▶ **Tarefa 1**
Com base no trecho sobre o habeas corpus de Lula, responda:
(a) Para quanto a pena de Lula foi ampliada, e por qual tribunal?
(b) Em que dia começou o julgamento do pedido de habeas corpus?
(c) O que o STF havia autorizado em 2016?
▶ **Tarefa 2**
Dê prosseguimento ao trecho sobre o habeas corpus de Lula, começando logo após a última frase apresentada.

▶ **Trecho para leitura**
Folhapress - 04 de abril de 2018, 07:32

Foto: Ricardo Stuckert
Foto: Ricardo Stuckert

https://www.youtube.com/watch?v=gSOySlBxKwI

Lula teve sua pena no caso triplex - na Operação Lava Jato - confirmada e ampliada de 9 anos e 6 meses para 12 anos e um mês, em fevereiro, pelo Tribunal Regional Federal da 4ª Região (TRF4). Lula foi condenado por corrupção e lavagem de dinheiro. Ele teria recebido propina da construtora OAS por meio do imóvel no Guarujá (SP).

O pedido de habeas corpus começou a ser julgado no dia 22 de março, mas a sessão foi interrompida.  Hoje, os 11 ministros do STF devem entrar no mérito do pedido: a questão de fundo a ser discutida será a possibilidade de execução provisória de pena por condenado em segunda instância, mesmo que ainda existam recursos contra a condenação pendentes de análise em tribunais superiores, como o Superior Tribunal de Justiça (STJ) ou o próprio STF.

Em 2016, o STF havia autorizado a execução da pena nestas condições, mas a decisão voltou a ser discutida agora, tendo seu alcance potencializado pela discussão a respeito do caso do ex-presidente.

▶ **Registros fornecidos**
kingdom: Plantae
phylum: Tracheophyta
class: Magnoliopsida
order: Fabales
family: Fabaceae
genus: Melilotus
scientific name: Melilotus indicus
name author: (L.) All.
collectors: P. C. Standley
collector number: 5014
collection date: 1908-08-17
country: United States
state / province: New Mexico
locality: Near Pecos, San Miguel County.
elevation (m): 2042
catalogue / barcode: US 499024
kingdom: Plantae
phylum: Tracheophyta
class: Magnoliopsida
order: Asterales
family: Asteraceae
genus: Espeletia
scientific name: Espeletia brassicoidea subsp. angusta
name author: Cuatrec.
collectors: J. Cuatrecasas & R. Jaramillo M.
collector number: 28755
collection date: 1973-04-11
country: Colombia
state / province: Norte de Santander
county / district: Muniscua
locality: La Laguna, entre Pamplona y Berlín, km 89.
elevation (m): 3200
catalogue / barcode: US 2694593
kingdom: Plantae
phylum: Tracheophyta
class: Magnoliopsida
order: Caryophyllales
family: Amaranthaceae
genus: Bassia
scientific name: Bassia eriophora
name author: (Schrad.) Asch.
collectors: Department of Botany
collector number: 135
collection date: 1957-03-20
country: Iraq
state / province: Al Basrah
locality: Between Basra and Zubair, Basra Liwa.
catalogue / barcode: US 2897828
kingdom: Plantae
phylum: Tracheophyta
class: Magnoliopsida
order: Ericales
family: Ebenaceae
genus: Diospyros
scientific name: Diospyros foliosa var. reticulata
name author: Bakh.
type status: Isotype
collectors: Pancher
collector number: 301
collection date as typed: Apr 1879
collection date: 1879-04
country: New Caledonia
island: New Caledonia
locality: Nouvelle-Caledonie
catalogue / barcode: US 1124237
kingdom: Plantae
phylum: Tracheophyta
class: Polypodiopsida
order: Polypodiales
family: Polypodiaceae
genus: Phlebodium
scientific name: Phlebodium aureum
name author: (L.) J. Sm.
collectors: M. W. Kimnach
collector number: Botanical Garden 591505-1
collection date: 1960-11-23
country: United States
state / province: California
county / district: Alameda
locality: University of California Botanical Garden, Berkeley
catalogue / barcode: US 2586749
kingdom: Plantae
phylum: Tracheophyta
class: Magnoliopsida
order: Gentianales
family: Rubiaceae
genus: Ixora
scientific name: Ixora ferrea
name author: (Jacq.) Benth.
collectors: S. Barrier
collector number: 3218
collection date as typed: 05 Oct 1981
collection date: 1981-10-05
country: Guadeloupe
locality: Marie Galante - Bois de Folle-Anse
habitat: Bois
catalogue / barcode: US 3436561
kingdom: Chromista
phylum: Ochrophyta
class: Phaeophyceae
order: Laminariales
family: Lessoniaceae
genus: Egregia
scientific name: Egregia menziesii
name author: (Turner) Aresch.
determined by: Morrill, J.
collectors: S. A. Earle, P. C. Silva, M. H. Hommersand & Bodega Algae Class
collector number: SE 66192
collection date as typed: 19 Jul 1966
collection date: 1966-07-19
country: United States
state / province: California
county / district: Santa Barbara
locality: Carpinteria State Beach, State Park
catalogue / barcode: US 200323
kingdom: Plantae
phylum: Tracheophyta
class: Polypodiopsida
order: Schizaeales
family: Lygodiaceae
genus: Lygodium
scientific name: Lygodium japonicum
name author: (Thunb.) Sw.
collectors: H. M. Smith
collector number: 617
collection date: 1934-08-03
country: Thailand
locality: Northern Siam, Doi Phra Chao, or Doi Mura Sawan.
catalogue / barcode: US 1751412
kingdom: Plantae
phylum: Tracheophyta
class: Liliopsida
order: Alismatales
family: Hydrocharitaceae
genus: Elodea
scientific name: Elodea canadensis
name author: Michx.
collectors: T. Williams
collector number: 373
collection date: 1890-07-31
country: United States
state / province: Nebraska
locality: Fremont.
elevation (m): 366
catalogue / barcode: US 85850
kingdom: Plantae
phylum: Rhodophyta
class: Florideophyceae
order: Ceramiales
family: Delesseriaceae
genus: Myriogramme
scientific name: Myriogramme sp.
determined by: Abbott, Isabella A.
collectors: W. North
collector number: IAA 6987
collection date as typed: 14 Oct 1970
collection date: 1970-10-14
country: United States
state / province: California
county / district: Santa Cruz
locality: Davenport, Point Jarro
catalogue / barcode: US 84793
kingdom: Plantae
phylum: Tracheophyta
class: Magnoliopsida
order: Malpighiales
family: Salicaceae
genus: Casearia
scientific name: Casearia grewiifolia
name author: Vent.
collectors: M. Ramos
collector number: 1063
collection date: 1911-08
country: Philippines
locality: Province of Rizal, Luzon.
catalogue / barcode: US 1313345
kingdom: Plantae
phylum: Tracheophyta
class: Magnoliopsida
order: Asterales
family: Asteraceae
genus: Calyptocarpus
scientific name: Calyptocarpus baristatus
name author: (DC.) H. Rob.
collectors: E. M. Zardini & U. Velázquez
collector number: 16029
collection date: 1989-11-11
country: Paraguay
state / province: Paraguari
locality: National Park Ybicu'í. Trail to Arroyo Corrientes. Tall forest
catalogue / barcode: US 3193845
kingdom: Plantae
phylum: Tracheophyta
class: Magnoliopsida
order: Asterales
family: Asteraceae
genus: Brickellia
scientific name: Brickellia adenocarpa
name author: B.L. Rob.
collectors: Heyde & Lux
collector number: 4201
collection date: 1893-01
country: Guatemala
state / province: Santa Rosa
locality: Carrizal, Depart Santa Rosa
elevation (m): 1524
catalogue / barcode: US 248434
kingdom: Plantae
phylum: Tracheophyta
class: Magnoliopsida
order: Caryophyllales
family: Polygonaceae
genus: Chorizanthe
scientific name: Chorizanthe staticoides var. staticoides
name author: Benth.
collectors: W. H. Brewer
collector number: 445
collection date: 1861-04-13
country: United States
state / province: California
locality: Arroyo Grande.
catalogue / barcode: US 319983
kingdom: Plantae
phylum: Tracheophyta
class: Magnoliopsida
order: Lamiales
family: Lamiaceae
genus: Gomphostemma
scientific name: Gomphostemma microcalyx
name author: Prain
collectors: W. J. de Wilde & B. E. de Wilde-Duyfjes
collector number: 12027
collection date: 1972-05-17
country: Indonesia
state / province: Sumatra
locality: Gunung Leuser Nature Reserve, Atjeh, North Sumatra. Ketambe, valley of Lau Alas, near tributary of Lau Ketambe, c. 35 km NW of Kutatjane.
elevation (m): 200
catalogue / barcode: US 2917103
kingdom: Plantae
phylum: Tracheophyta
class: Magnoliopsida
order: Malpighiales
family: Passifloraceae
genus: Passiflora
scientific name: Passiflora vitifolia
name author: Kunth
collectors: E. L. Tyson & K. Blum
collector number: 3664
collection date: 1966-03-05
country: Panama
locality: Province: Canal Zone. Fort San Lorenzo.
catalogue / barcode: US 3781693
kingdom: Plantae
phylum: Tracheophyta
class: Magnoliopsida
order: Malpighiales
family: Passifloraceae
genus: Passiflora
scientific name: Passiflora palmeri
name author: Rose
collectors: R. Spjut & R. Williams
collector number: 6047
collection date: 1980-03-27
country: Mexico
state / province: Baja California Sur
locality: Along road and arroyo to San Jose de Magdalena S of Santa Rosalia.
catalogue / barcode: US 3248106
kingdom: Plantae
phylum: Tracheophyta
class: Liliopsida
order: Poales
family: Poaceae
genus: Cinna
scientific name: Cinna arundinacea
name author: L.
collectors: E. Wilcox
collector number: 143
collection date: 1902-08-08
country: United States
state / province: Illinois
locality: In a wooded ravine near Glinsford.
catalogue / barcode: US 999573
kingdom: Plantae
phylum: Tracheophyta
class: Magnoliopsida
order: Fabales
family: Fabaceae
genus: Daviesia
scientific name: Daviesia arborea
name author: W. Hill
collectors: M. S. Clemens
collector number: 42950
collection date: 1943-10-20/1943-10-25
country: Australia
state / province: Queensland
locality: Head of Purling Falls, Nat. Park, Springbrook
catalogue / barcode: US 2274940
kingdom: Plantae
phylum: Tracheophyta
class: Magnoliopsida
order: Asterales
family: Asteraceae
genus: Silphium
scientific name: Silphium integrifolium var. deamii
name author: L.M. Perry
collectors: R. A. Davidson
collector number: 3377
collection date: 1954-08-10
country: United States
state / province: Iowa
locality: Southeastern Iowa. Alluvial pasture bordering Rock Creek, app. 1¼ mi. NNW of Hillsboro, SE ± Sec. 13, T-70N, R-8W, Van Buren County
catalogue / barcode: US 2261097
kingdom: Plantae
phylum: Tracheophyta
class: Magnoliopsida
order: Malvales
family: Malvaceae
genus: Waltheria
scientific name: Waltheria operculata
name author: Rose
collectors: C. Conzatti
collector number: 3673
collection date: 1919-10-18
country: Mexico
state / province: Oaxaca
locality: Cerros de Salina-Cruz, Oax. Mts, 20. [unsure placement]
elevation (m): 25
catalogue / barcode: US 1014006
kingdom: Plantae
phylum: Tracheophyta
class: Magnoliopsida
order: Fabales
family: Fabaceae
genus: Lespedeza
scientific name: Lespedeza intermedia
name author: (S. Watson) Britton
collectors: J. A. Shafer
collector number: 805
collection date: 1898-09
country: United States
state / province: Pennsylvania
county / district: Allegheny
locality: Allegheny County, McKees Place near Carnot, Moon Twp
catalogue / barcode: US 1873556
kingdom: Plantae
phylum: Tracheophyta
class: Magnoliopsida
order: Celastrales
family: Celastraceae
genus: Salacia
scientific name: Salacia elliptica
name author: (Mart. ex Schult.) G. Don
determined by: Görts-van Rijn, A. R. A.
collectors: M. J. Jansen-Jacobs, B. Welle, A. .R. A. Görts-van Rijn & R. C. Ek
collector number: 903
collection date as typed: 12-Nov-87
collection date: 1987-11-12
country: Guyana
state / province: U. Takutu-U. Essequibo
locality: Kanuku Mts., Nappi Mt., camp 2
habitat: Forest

▶ **Resposta 1**
(a) A pena passou de 9 anos e 6 meses para 12 anos e um mês. A ampliação foi feita pelo Tribunal Regional Federal da 4ª Região (TRF4).
(b) O julgamento começou em 22 de março.
(c) O STF havia autorizado a execução da pena de condenado em segunda instância, mesmo com recursos ainda pendentes de análise em tribunais superiores.

▶ **Resposta 2**
Possível prisão

Lula teve seu último recurso na segunda instância - um embargo de declaração apresentado pela defesa - negado pelo TRF4. Pelo entendimento de 2016, já seria possível executar a pena. Porém, na decisão do dia 22 de março, os ministros, por maioria, concederam um salvo-conduto ao ex-presidente até que o STF conclua o julgamento do pedido de habeas corpus que será analisado hoje.

Com isso, o julgamento desta quarta-feira é última chance para evitar que o ex-presidente seja detido e possa continuar recorrendo em liberdade.

Na semana passada, a defesa do ex-presidente disse que pretende protocolar mais um embargo de declaração no TRF4, contra a rejeição do primeiro embargo de declaração – tipo de recurso que prevê esclarecimentos de uma decisão, mas não muda a sentença judicial.

A defesa de Lula sustenta também que a determinação do TRF4 no sentido da execução da pena após o esgotamento das instâncias ordinárias representaria ameaça iminente ao seu direito de locomoção e comprometeria a presunção de inocência.

Sustenta ainda que o STF assentou a possibilidade de execução provisória, “mas não a proclamou obrigatória”, e que não há motivação concreta que justifique a necessidade da prisão.

A possibilidade de expedição de mandado de prisão - que ficaria a encargo do juiz federal Sérgio Moro, responsável pela Lava Jato na primeira instância da Justiça Federal - dependeria, neste caso, do fim do trâmite do processo no TRF4 e de negativa do STF ao pedido de habeas corpus preventivo no julgamento de hoje.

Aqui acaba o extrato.